News stories discussed on this episode:

  • The Federation of Genealogical Societies announces that it is beginning a series of online webinars concerning a wide range of society management topics. These are part of their new online education initiative. The first webinar will be held on Saturday, April 30, 2011, from 3:00 to 4:30 PM Central Time (US) with technology expert and FGS board member Thomas MacEntee presenting "Social Networking for Genealogy Societies." There will be one free webinar each quarter open to the general public, and more webinars for FGS members only. All webinars hold up to 1,000 pre-registered participants. All webinars will be recorded and made available in the FGS Members Only area of its website. Registration for the first webinar is available at https://www3.gotomeeting.com/register/401693254.
  • The Federation of Genealogical Societies announced and has launched its weekly live radio program on the Internet called My Society. The weekly programs will be broadcast over the Internet at http://www.blogtalkradio.com/mysociety at 1 PM Central Time (US). They will be hosted by a variety of well-known genealogists and FGS board members, and will feature conversations with leaders in the genealogical community and society officers and members. A society will also be spotlighted in each show. The show debuted on Saturday, April 23, 2011, with Curt Witcher, manager of the Genealogy Center at the Allen County Public Library in Ft. Wayne, Indiana. Shows will be recorded and archived for later download.
  • A new genealogy-specific search engine has been launched. Mocavo (http://mocavo.com) is free and searches free websites including genealogy message boards, family trees, state and local historical societies, the Library of Congress, National Archives, Ellis Island, Find A Grave, the Internet Archive, various U.S. state archives, and many tens of thousands of genealogy sites built by individuals.

The Guys discuss upcoming conferences where they will be speaking in coming months.

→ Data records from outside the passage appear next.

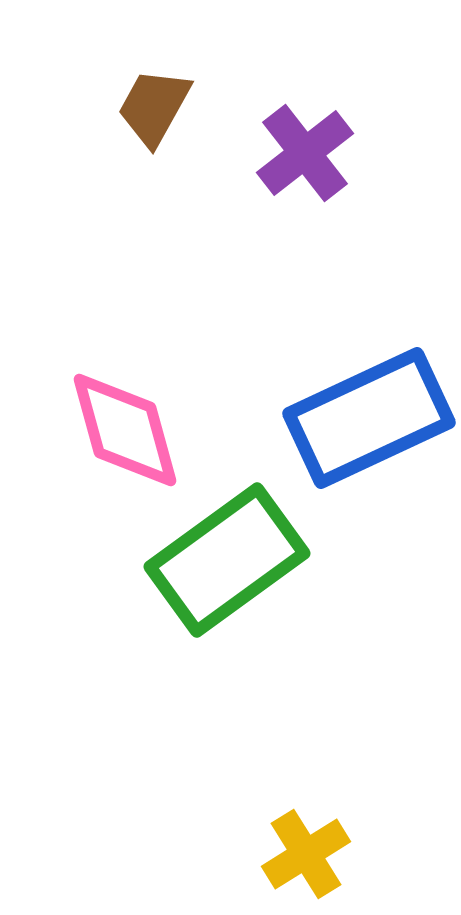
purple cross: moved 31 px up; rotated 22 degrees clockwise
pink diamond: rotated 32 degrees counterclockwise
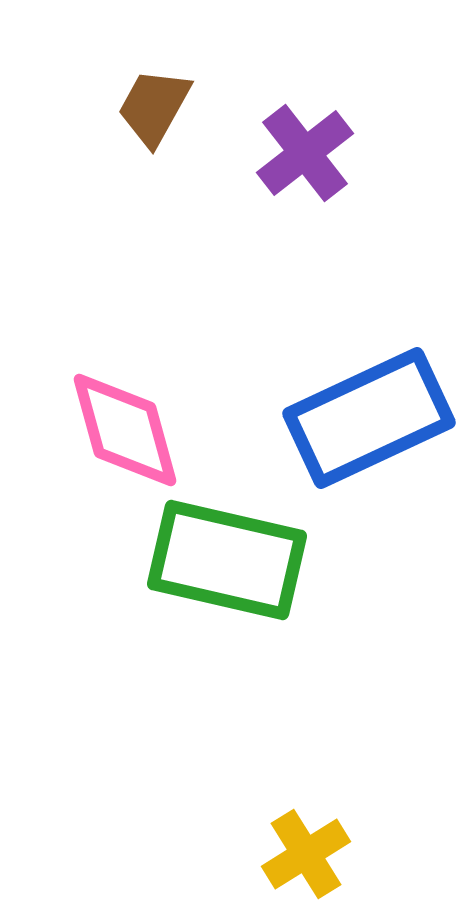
green rectangle: rotated 49 degrees clockwise
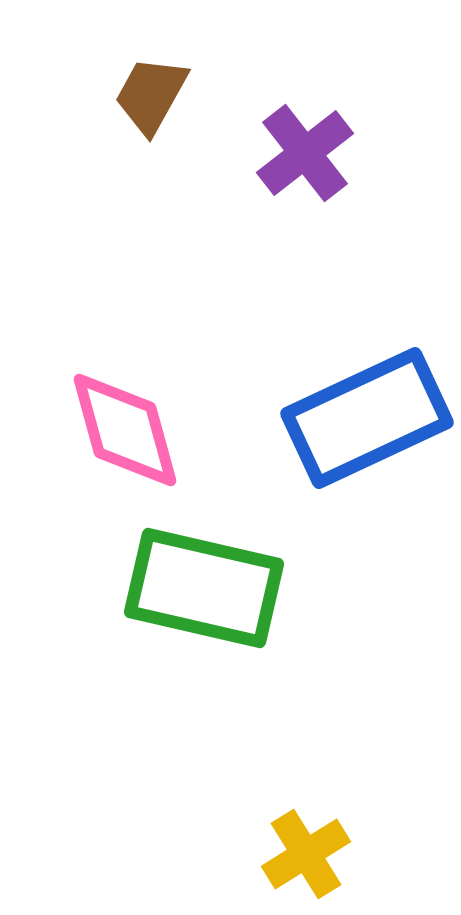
brown trapezoid: moved 3 px left, 12 px up
blue rectangle: moved 2 px left
green rectangle: moved 23 px left, 28 px down
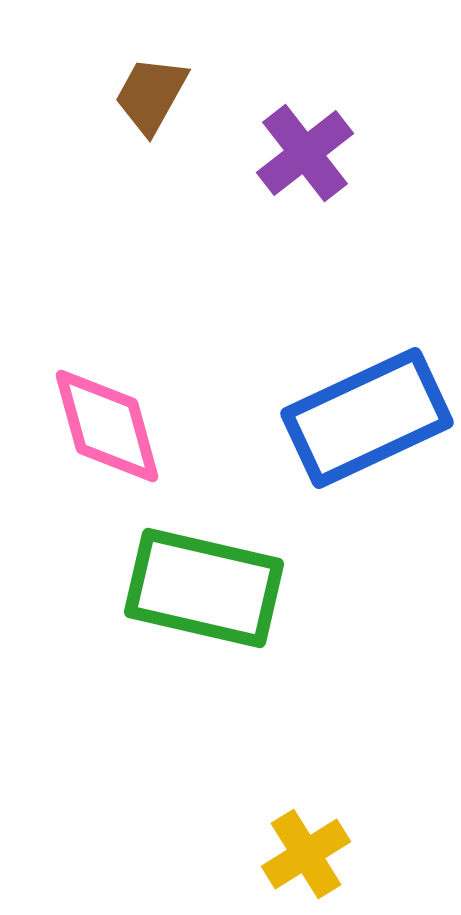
pink diamond: moved 18 px left, 4 px up
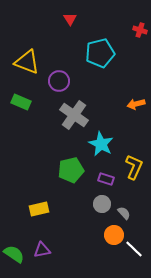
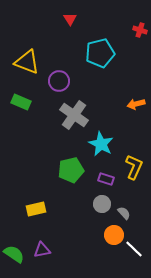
yellow rectangle: moved 3 px left
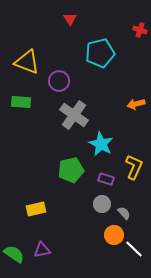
green rectangle: rotated 18 degrees counterclockwise
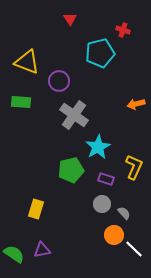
red cross: moved 17 px left
cyan star: moved 3 px left, 3 px down; rotated 15 degrees clockwise
yellow rectangle: rotated 60 degrees counterclockwise
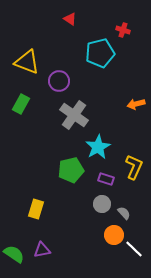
red triangle: rotated 24 degrees counterclockwise
green rectangle: moved 2 px down; rotated 66 degrees counterclockwise
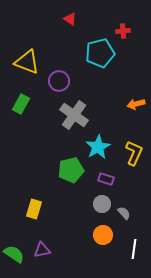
red cross: moved 1 px down; rotated 24 degrees counterclockwise
yellow L-shape: moved 14 px up
yellow rectangle: moved 2 px left
orange circle: moved 11 px left
white line: rotated 54 degrees clockwise
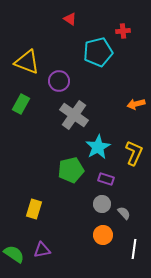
cyan pentagon: moved 2 px left, 1 px up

George announced that he has begun working on a third edition of his book, How to Do Everything: Genealogy, for McGraw-Hill Professional. The new book will be available at the end of 2011 or early 2012.

Listener email includes:

  • Joanne asks how to handle information for individuals about whom you are are unsure.
  • Matt asks about the preferred method of long term care and preservation of gravestones and gravesites.
  • Melanie updates us about her multiple-choice grandfather (Episode #206), and she asks The Guys about their take on a child being listed in a parent's will after the child is deceased.
  • George asks about some snafus in past podcasts.
  • Cheryl reports on billing changes at NewspaperArchive.com.
  • Beverly asks for suggestions about a quandary she has encounted in Canadian immigration. George suggests visiting the Library and Archives Canada website at http://www.collectionscanada.gc.ca and searching The Genealogy Centre there at http://www.collectionscanada.gc.ca/genealogy/index-e.html.
  • Gene comments about an image of a Stephenville, Newfoundland, baptismal certificate in George's How to Do Everything: Genealogy, 2nd edition.
  • Gavin shares a wonderful story about having requested information from St. Michael's Industrial School for Boys at which his paternal grandfather lived in the 1930s, and the tremendous treasures he received.<
  • Mac asks about U.S. Agricultural Census Schedules online at Ancestry.com and how to correctly read them. George shares details on the types of information to be found on these census schedules and how they can be used to place your ancestors into context of their activities on their farms.
  • Shaun comments on the Flip-Pal portable scanner and the fact that he uses an Eye-Fi memory card which can automatically transfer scans to a computer.
  • Lynda asks about conflicting vital records, as in the example of a discrepancies in the name of her great-grandmother's name.
  • Kenneth writes to comment again about the tintype he had sent in earlier and the colorization and gilding on it.